想了半天,魏茵茵也没想起从前她认识的人中,有谁能似这样可爱的。就似魏瑾那般,也是分明知道她的心思,却是慑于她的胁迫佯装不知。
魏茵茵弱弱道:“七叔有话便快问吧,我定会知无不言。只求七叔帮我将二叔劝着,此事因我而起,不要再迁怒友善。”
七叔情不自禁地对着门板挑了个大拇指,心中的魏茵茵再不是个小丫头的形象,瞬间高大起来。分明是知道自己的处境,却还只想着替爱人求情,七叔自问是做不到的。
“小丫头,是七叔不好,七叔先前误会你了,我们都误会你了。你放心,别说友善,七叔定然将他们都劝着,让他们清楚你是个多好的丫头,多好的岛主夫人。
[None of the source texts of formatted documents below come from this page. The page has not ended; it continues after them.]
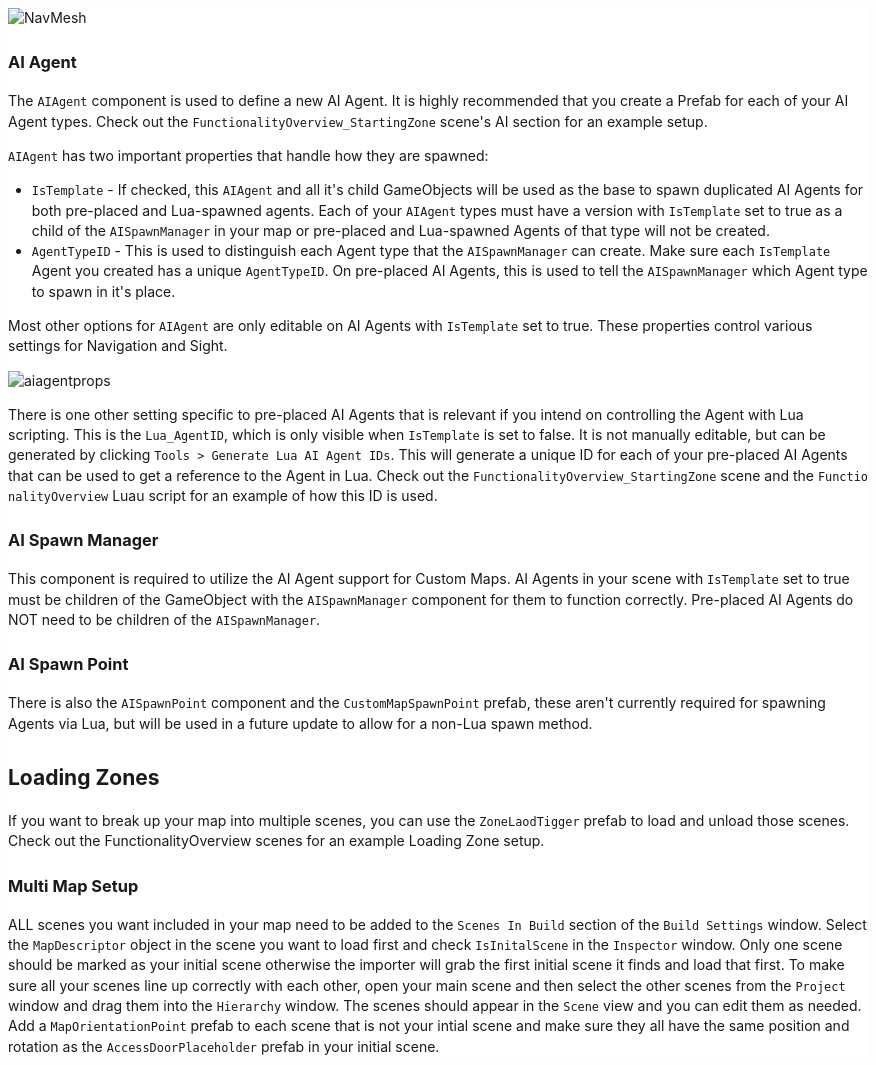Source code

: ![NavMesh](https://github.com/user-attachments/assets/6ad79039-231e-498a-bdab-f973d6eab6ac)

### AI Agent
The `AIAgent` component is used to define a new AI Agent. It is highly recommended that you create a Prefab for each of your AI Agent types.
Check out the `FunctionalityOverview_StartingZone` scene's AI section for an example setup. 

`AIAgent` has two important properties that handle how they are spawned:
- `IsTemplate` - If checked, this `AIAgent` and all it's child GameObjects will be used as the base to spawn duplicated AI Agents for both pre-placed and Lua-spawned
  agents. Each of your `AIAgent` types must have a version with `IsTemplate` set to true as a child of the `AISpawnManager` in your map or pre-placed and Lua-spawned
  Agents of that type will not be created.
- `AgentTypeID` - This is used to distinguish each Agent type that the `AISpawnManager` can create. Make sure each `IsTemplate` Agent you created has a unique `AgentTypeID`.
  On pre-placed AI Agents, this is used to tell the `AISpawnManager` which Agent type to spawn in it's place.

Most other options for `AIAgent` are only editable on AI Agents with `IsTemplate` set to true. These properties control various settings for Navigation and Sight.

![aiagentprops](https://github.com/user-attachments/assets/e53c12c2-1001-46e8-8ca8-eb39cd316c57)

There is one other setting specific to pre-placed AI Agents that is relevant if you intend on controlling the Agent with Lua scripting. This is the `Lua_AgentID`, which
is only visible when `IsTemplate` is set to false. It is not manually editable, but can be generated by clicking `Tools > Generate Lua AI Agent IDs`. This will generate
a unique ID for each of your pre-placed AI Agents that can be used to get a reference to the Agent in Lua. Check out the `FunctionalityOverview_StartingZone` scene and the
`FunctionalityOverview` Luau script for an example of how this ID is used.

### AI Spawn Manager
This component is required to utilize the AI Agent support for Custom Maps. AI Agents in your scene with `IsTemplate` set to true must be children of the GameObject with the 
`AISpawnManager` component for them to function correctly. Pre-placed AI Agents do NOT need to be children of the `AISpawnManager`.

### AI Spawn Point
There is also the `AISpawnPoint` component and the `CustomMapSpawnPoint` prefab, these aren't currently required for spawning Agents via Lua, but will be used in a future 
update to allow for a non-Lua spawn method.

## Loading Zones

If you want to break up your map into multiple scenes, you can use the `ZoneLaodTigger` prefab to load and unload those scenes. Check out the FunctionalityOverview scenes 
for an example Loading Zone setup.

### Multi Map Setup
ALL scenes you want included in your map need to be added to the `Scenes In Build` section of the `Build Settings` window.
Select the `MapDescriptor` object in the scene you want to load first and check `IsInitalScene` in the `Inspector` window.
Only one scene should be marked as your initial scene otherwise the importer will grab the first initial scene it finds and load that first.
To make sure all your scenes line up correctly with each other, open your main scene and then select the other scenes from the `Project`
window and drag them into the `Hierarchy` window. The scenes should appear in the `Scene` view and you can edit them as needed.
Add a `MapOrientationPoint` prefab to each scene that is not your intial scene and make sure they all have the same position and rotation
as the `AccessDoorPlaceholder` prefab in your initial scene.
”
明显听得七叔语气中带了哭腔,怕不是被她感动的。魏茵茵脸色涨红,眼瞅着就要憋不住笑。
不行了不行了,再听七叔说上两句话,定是要露馅的。魏茵茵用力一跺地板,随后便掩息不作半点声响。
七叔脑海中已经有了画面,似乎亲眼见得魏茵茵一头栽在地上,忙拍着门板,一口一个小丫头的唤着。
二叔没好气地将他拉开:“你着什么急,就是那丫头死在里面,与我们又有何干系?”
“怎的就没有关系?”
明显是魏友善的声音,二叔再熟悉不过,被吓得打了个冷颤。
“友善,二叔并非那个意思,不可断章取义。”二叔急于解释。
魏友善却没有听的兴致:“本座只相信自己看到的,若是茵茵今日出了半点岔子,本座自会再领教一番各位叔父的乾元阵。”
奋力将门推开,“咚”的一声让魏友善心头一紧。
魏茵茵捂着额头更是后悔,先前昏迷就不说了,这次却是还没长记性。装晕还要趴在门口,这不是等着被门砸呢吗?
七叔比魏友善更急:“小丫头!友善,你不是去找大夫了吗?快叫大夫给小丫头瞧瞧,定不能叫她出事啊!”
魏友善略有愕然,此时也顾不上问,忙拦腰抱起魏茵茵,又朝身后唤了一声。
七叔虽然着急,倒也不敢跟进去,只在门外探头朝里面张望。
二叔留下一副孺子不可教也的表情,背着手愤然走远。爱怎么闹就叫他们闹去,他是不管了。再停留半刻,都怕给他们气吐血。
“你同他们逞威风,拿我撒什么气,瞧给我磕的。”魏茵茵撅嘴抱怨,肩膀一抽一抽,故意叫魏友善看着心疼。
魏友善温言哄道:“我不是不知道你在门后吗。乖,上了药就不疼了。”
魏茵茵任由大夫给自己上完药,又扁嘴道:“你骗人,还是疼的。连病号都骗,你还有没有良心啊……”
魏友善手足无措,曾经听闻魏王会怕魏王妃的眼泪时,他还曾嗤之以鼻的想着,这样的人有何资格做他的替身?如今再有人在他面前提起,他或许只是难为情的一笑,再不敢说出什么自折颜面的话。
所幸大夫是个识趣的,见状躬身道:“回岛主,夫人已无大碍,凭夫人的体质,静心休养几日便好。”说完即告退。
努力哄了半晌,魏友善心中灵光乍现,故作神秘道:“我可不光请了大夫来,瞧瞧我给你带谁来了?”
魏茵茵抹眼泪的手不着声色地移开了些,让她能够看到魏友善身侧又不失楚楚可怜相。
“茯苓儿?”魏茵茵激动得险些跳起来,察觉到魏友善疑惑的目光,忙又躺下呼痛。
茯苓亦是激动,语气中却是担忧占了多数:“夫人,昨日岛主将您救出来之后,茯苓就不曾见过您,怎么伤成这般,定是疼死了。”
魏茵茵故作坚强道:“方才大夫不是来瞧过,这会儿已经无碍了。看见你一高兴,便是一点都不疼了。”
魏友善语气中都泛着醋意:“适才你不是还说,有本座陪着就够了吗?”
他劝了半天没用,茯苓只一亮相就止住了魏茵茵的哭声,这让魏友善心里极不平衡。甚至已经开始盘算着怎么将茯苓送走,待他在她心中的地位拔高几分再接回来的打算。
魏茵茵翻了个白眼:“你怎么跟茯苓儿比,还是我的茯苓儿知冷知热的。不像你,冷热都是你给的。心情好时给我些笑脸,不好时好像我多么十恶不赦似的,净给你当受气包了。”